Sarita Sundar: Storytelling in India's museums
It is not easy explaining to people I have just met what I do – my work, my interests and how they all intersect – particularly if I have to make that ‘10 seconds elevator pitch’. In some ways I could say my work straddles practice and research at the intersections of design, art and heritage studies.
While my graduate degree in visual communications from the National Institute of Design, Ahmedabad, India, taught me the practical skills in graphic design, I often veered towards projects that provided me the opportunity to study visual and material culture. A final year project realised through a book and animation film looked at how people navigate the multitude of messages, the chaos and clutter that shout out in Indian streets; following a school boy’s journey down the rabbit hole of Indian streets. This interest at looking at how we, as Indians, crowd together people and information took form in a paper I recently wrote called ‘Indians don't like White Space’. (White space is a term in graphic design that explains the blank areas on a page that helps provide relief to densely layered content).

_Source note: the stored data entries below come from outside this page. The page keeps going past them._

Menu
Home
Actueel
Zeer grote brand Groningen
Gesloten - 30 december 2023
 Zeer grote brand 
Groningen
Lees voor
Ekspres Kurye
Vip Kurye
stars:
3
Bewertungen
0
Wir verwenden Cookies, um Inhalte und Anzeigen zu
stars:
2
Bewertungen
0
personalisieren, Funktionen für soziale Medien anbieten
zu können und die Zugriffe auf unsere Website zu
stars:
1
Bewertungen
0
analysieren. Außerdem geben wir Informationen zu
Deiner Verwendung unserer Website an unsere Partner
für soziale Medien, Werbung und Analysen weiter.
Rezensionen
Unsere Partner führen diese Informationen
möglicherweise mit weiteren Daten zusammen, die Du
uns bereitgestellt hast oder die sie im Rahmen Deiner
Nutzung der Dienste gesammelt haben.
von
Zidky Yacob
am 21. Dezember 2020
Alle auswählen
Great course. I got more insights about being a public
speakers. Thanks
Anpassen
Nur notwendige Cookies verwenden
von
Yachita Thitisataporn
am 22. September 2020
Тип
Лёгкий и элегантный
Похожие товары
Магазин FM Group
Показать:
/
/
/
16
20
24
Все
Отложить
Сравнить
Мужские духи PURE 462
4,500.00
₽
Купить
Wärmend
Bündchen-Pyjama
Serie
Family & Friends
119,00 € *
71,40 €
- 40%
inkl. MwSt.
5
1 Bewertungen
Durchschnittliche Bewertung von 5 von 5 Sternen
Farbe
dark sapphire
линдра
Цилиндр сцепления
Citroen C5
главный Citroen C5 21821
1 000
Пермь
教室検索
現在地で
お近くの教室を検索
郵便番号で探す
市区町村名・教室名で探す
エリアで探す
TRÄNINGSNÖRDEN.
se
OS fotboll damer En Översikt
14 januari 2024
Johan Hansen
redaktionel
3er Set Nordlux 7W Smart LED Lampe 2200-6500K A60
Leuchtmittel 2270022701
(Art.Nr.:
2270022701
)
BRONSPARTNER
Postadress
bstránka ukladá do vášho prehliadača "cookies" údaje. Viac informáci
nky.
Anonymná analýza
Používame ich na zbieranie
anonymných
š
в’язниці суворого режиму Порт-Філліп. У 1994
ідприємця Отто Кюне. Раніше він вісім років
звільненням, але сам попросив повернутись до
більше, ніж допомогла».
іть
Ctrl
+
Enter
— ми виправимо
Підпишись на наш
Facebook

I have always liked visiting art galleries, museums and attending folk performances in villages. I soon realised that while we had so many museums in India, with incredible cultural objects, the museums were mostly object-oriented, with little or no interpretation, very little narrative and interactive elements. What started with an epiphanic encounter with a Hanuman (a monkey god) puppet while watching a shadow puppet performance in rural India became an overriding passion: to study the cultural objects and their agency in the context of performance cultures. That is when I decided to pursue a Masters programme at the School of Museum Studies, in 2013. Visual and material culture at its margins continues to be of particular interest to me especially when dealing with issues concerning real and imagined borders, the uneasy relationship that material objects and images have with intangible culture in performance practices, and urbanism’s links with folk culture.
The Masters degree, besides opening my mind to an entirely new vocabulary in the field of museum and heritage studies, helped me recognise that interpretation is often plural, complicated and fluid, and audiences ‘read’ differently. Today I continue to balance practice based projects with research through a consultancy based in Bangalore. The master narratives that we create at Hanno attempts to weave multiple stories, allowing them to intersect, diverge or even contradict one other. At Hanno we visualise and curate diverse narratives with a particular focus on museum, heritage and social communication. We work with brand strategy and design solutions, but are deeply involved in research into visual culture. We also formulate approaches and weave story-lines for archival and commemorative communication. (Hanno is the name of an elephant gifted to the Pope in the 16th century, his poignant story was brought to our attention during an exhibition project we were putting together on the herbal tradition of the Malabar coast as documented in five European books of the 16th century).
MA Heritage and Interpretation, Graduated 2015.